Amidst the backdrop of 1960s Texas, the language is stoic, and at times stilted, the tenor decidedly southern gothic. Travis describes his brother’s body in technical detail—“spotted with yellow-blue bruises on his chicken-bone knees and elbows and shins, his belly white and round and thumping hard as a honeydew melon”—a kind of affection seeping between the lines: “Hearing him laugh, Maddie and Nate and I joined him, still warm from our beds,” he says. “Maddie punching us hard whenever we bumped or splashed him, three rowdy kids and one sick kid all crowded into a three-tubed vinyl pool from FedMart.” 

Unsentimental and poignant in the same stroke, Williford explores the wicked side of grief, how poverty colors loss, and the way death needles its way into the human identity, forever reshaping the lives it influences. The characters are evocative, their collective loss the provocateur for their own cruelty, towards one another and themselves. “It was only right and fair that my father should turn against me,” Travis says. “And all I could do—my father’s eldest son, the one who’d killed his youngest—was to stand silent over the years as my mother and father’s grief and rage twisted itself like tanged thorns into switches, belts and boards.”  


Less linear, but no less ambitious, Alex McElroy’s "Daddy Issues" (The Cupboard Pamphlet, Vol. 30, 2017) is a five-story collection that distorts the boundaries of voice, character, and form. The first story, “The Death of Your Son: A Flowchart,” is conveyed exactly as the name suggests—in flowchart form—a brilliant vehicle by which, in the space of just 16 pages, the narrator covers the accidental death of his son at his brother’s careless hand, his long concealed infidelity, and the guilt that weaves its way through both these truths. 

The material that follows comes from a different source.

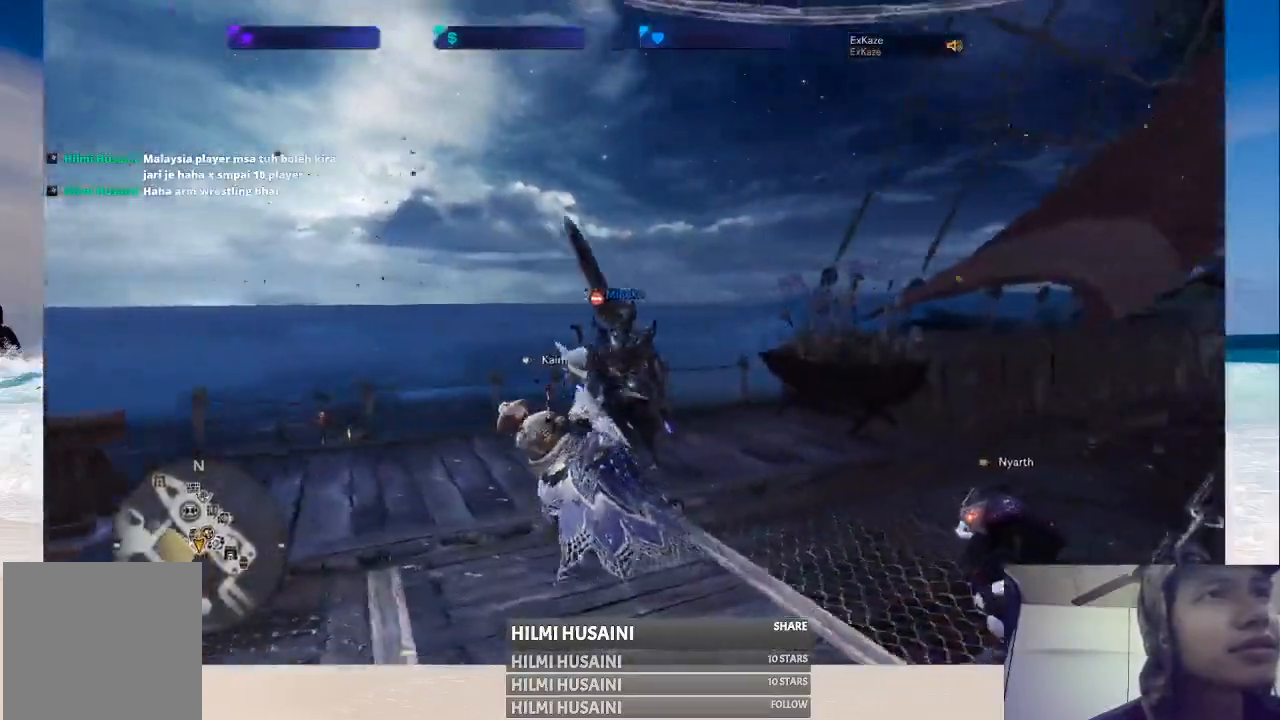
{"buttons": [], "left_stick": "center", "right_stick": "center", "events": [[100, "right_stick", "right"], [450, "right_stick", "center"]]}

An excerpt from “The Death of Your Son: A Flowchart."

An excerpt from “The Death of Your Son: A Flowchart."

Akin to Jennifer Egan’s chapter in PowerPoint (featured in her 2011 Pulitzer Prize-winning novel, "A Visit from the Goon Squad"), the flowchart allows for—and in many ways creates—levity, permitting readers to navigate the complex landscape of a father’s mourning and still come out the other end laughing at the dark comedy contained within it.  

McElroy’s stories vary in both form and approach, veering towards the downright experimental, as is the case with the title story in the book. Told through a series of choppy, vignette-like paragraphs, “Daddy Issues” serves as a sort of thesis for the collection, reflecting on the relationships between fathers and their children, on the intricacies and sometimes the banalities of being a parent, and also just of life. 

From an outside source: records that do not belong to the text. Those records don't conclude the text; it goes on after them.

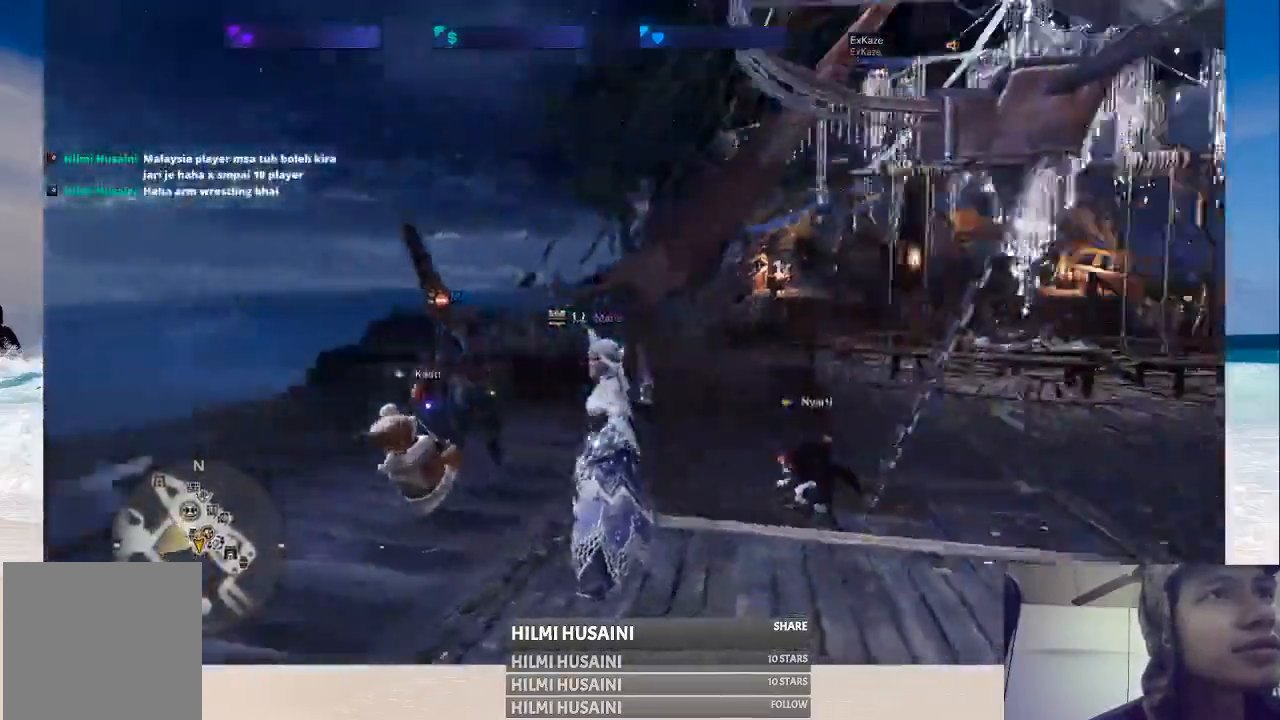
{"buttons": [], "left_stick": "right", "right_stick": "center", "events": [[300, "left_stick", "right"]]}
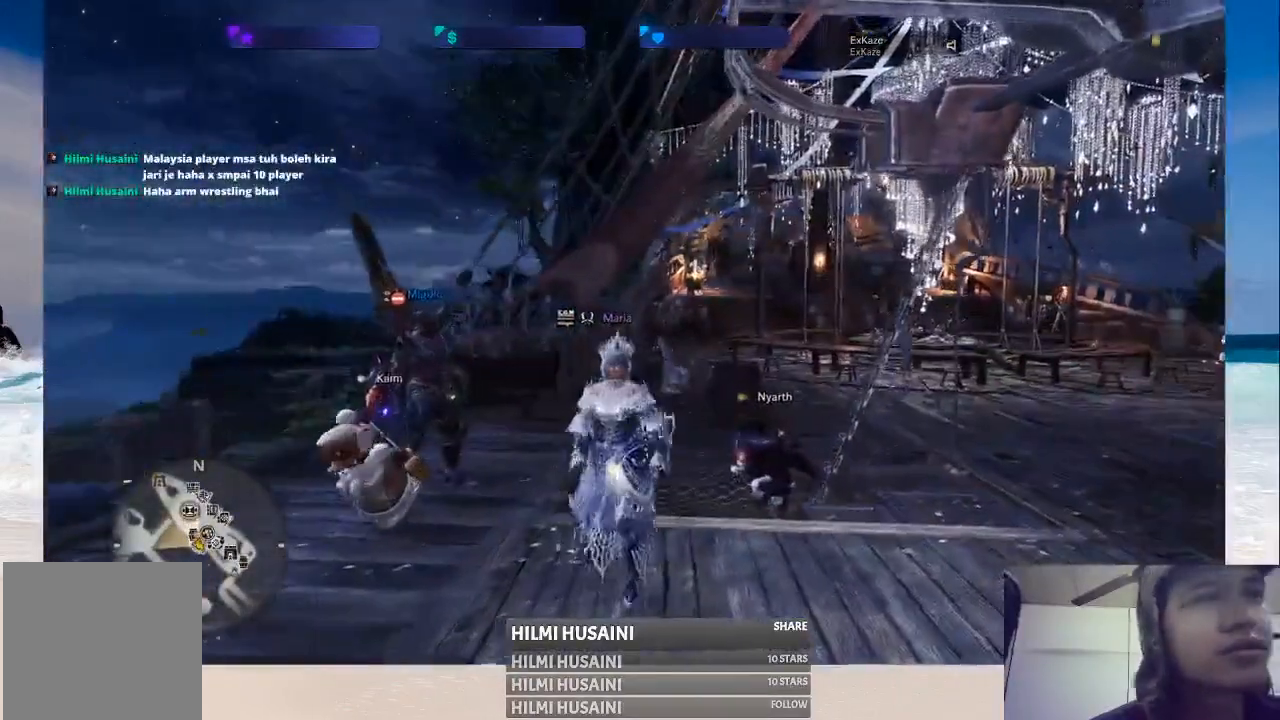
{"buttons": [], "left_stick": "center", "right_stick": "center", "events": [[83, "right_stick", "right"], [383, "right_stick", "center"], [483, "left_stick", "center"]]}
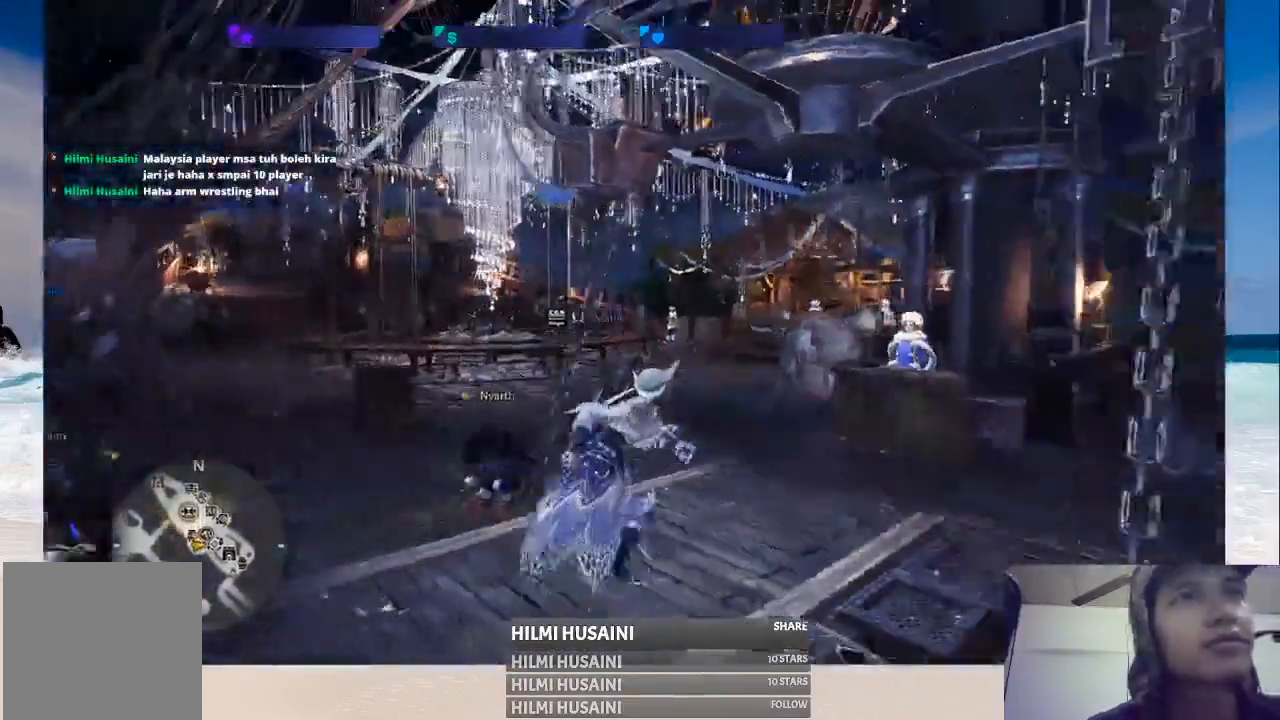
{"buttons": [], "left_stick": "right", "right_stick": "right", "events": [[367, "left_stick", "right"], [367, "right_stick", "right"]]}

“Anthony Henson’s son screamed in the night. He did not know how to raise his son by himself—but to whom, he wondered at night, lying in bed beside his son and massaging his neck and chest, to whom should he apologize?” reads one paragraph.

“Jorge Menendez sprays poison on rocks for nine hours every day,” reads another.  

A week later, and several pages into my next enterprise, I am still considering these strangle little graphs, still reflecting on what I should think McElroy is attempting to convey. 


I’d be remiss to discuss tiny books without the context of their modern origins: the poetry chapbook. Bryan Borland’s latest collection, "Tourist" (Sibling Rivalry Press, 2018) is easily one of the most timely I’ve read in recent months. 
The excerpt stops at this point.